Starting point is 00:45:03 I mean, you just break everything up by the space. So for my purposes, this is text. Conceptually, MatchList is similar to what we saw with Eliza, just more complex. A MatchList program starts with a list of variables. These variables will be used to hold the decomposed text once everything's said and done. This is pretty nifty because instead of just getting a list of text chunks, you end up with nicely named variables. Very classy stuff. Matchless is strictly typed, so each variable has an associated type. That's not too weird for this type of system. It's actually kind of cushy. MatchList is smart enough to take variable typing into consideration

Starting point is 00:45:54 when performing decomposition. For instance, the word for list in MatchList is segment. If you say that one of your variables is a segment, then MatchList will only fill it with multiple chunks of text. Basically, if you ask for a list, you get a list. So far, this sounds reasonable, and it really is. There are very modern text processing tools that work in the same way as MatchList At least, conceptually. The syntax, well, that's a totally different story. The main function used in Matchless is called assign? That's with a question mark at the end. So, we have a function name, a built-in function name that ends in a question mark. I shouldn't have to say that's weird, but that's weird.

Starting point is 00:46:51 There's no reason it can't be legal, though, so I guess we're fine. The syntax for constructing patterns relies on prefixing variable names with operators. That's, uh, not super standard. It's more weird than anything, though. So, as a further example, the most basic operator is dollar sign underscore, which just means a sign. So, if I have a program that has one variable that's a segment called x, and the

Starting point is 00:47:26 pattern is $x, then I'm just looking for x to be a set of anything. Just anything turned into a list. Fine. Weird, but fine. We also get the beautiful and mind-numbing dollar sign dollar sign. This operation says to match the value of a variable. For example, let's say I have a program with the variable x, which is an atom, aka a single value. Dollar sign underscore x, dollar sign dollar signx would match two repeating values. So it would match 1, 1 or 2, 2, but not 1, 2. It gets a little bit strange here. So if you ran that program with the input 1, 1, the value of x at the end would be 1, which I get is just a little confusing. And if this is sounding like a mess, then you're starting to get it. Matchless is strange. And that

Starting point is 00:48:36 strangeness is indicative of the larger strangeness of Planner. This isn't even getting into more complex operators that can be used to construct patterns, or the fact that in this version of Planner, there are curly braces and parentheses that are mixed. It doesn't feel good to look at. The upshot here is that Matchless provides a very robust way to break up data. This is the first part of the NLP outline. Decomposition, parsing, whatever you want to call it. We have a nice pipeline that's growing here. Matchless can break down text into some model that a computer can work with. It needs a little help to do the whole text-to-list thing, but we can ignore that. Planner itself can

Starting point is 00:49:26 then be used to build out logical models. These models can be manipulated and prompted by incoming data. In other words, you can use Planner to develop a natural language processing system. The system is almost tailor-made for that purpose. So where do we go from here? Well, if I wanted to take a short route, we'd pick up the Prolog thread. The early history of Prolog runs in parallel to Hewitt's work on Planner. Prolog isn't initially influenced by Planner, the crossover comes a little later into the development story of Prolog. That said, the crossover comes a little later into the development story of Prologue. That said, Planner does give us an example of how a language can be specialized for NLP.
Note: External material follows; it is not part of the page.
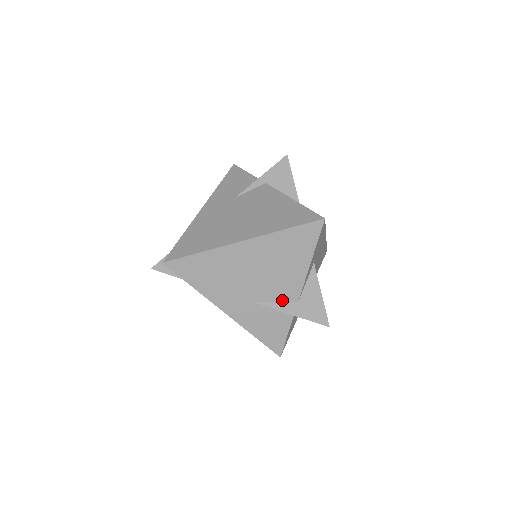
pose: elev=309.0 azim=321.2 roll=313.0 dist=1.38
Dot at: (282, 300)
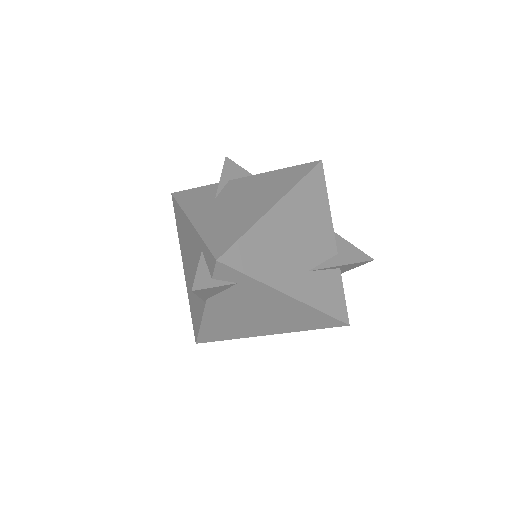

Starting point is 00:50:13 But, uh, I'm not going to do that. This is Advent of Computing, after all. I tend to favor these meandering paths. Instead, I want to shore up our understanding of natural language processing. Prologue proper can wait until next episode. Prologue is all about creating a better language for this type of niche. So the question is, what were people actually doing in this niche prior to prologue? What kind of natural language processing was going on in this era?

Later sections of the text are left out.